» Document passage
The keys to the squat

..and so the General Election campaign descends simply into an argument over who Nick Clegg and the Liberal Democarats would ‘prop up’ in a hung Parliament. If they veer towards Labour: it’s vote Clegg, get Brown. If the Tories make overtures: it’s vote Clegg, get Cameron.

In the middle of this all, the Lib Dems hint that electoral reform should be on some future agenda for them to be wooed effectively. Clegg uses the word ‘hard-wired’ a lot, so maybe he wants to “hard-wire fairness” into the electoral system with a bit of proportional representation. After all, he was emphatic in interviews on Sunday that if Labour take the most seats at next week’s General Election BUT receive the less votes overall, the party should not be able to keep its Prime Minister. ‘Potty and preposterous’ was his choice of words on the Andrew Marr Show. Brown would be ‘squatting’.

But would the Lib Dems (or any other party for that matter) be happy to follow that logic in Camden. In the history of the 2006 local elections the often forgotten fact is that the Labour Party did not come third and actually got more votes than any other party across the borough.

That day when the party in Camden was wiped out, obliterated, humiliated, whatever dramatic word you want to you, more people actually went into the polling station on May 4 2006 and marked their cross next to a Labour candidate.

» Directive
Extend the passage on the Liberal Democrats and Camden's 2006 local election vote, picking up after its final sentence. The material that comes after this passage has no connection to it.

» Provided records
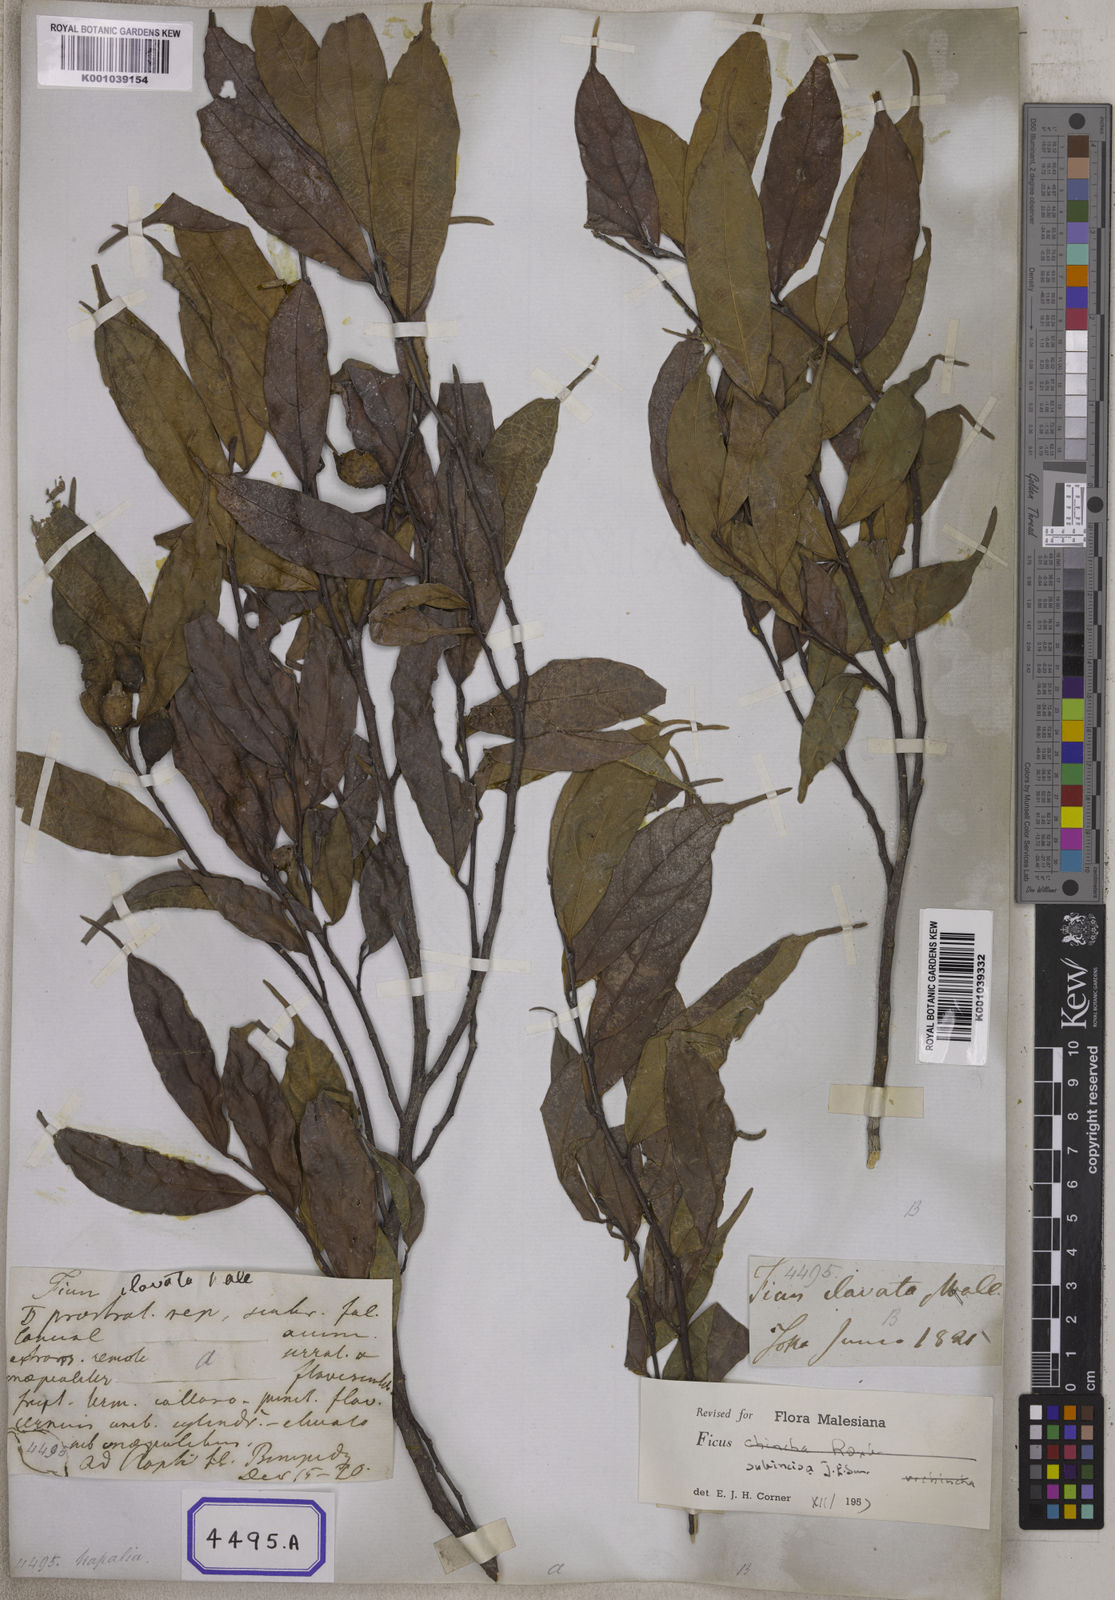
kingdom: Plantae
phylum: Tracheophyta
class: Magnoliopsida
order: Rosales
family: Moraceae
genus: Ficus
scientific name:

» Reply
Yet, by virtue of the electoral system, they ended up with two less seats on the council than the Lib Dems and have spent the last four years in opposition at the Town Hall.

Another day, another system (and probably one advocated by the Lib Dems and one more in line with Clegg’s arithmetic): Labour could have retained power in Camden or at least been the lead partner in a coalition administration.

2 Comments on The keys to the squat

  1. John Bryant // April 26, 2010 at 10:32 am //

    You forget that Labour chose to become the official opposition having lost half of it’s seats – from 36 to 18 – and refused to engage in talks with the other parties shortly after the dust settled. Take a look at the CNJ at the time – you probably wrote the story!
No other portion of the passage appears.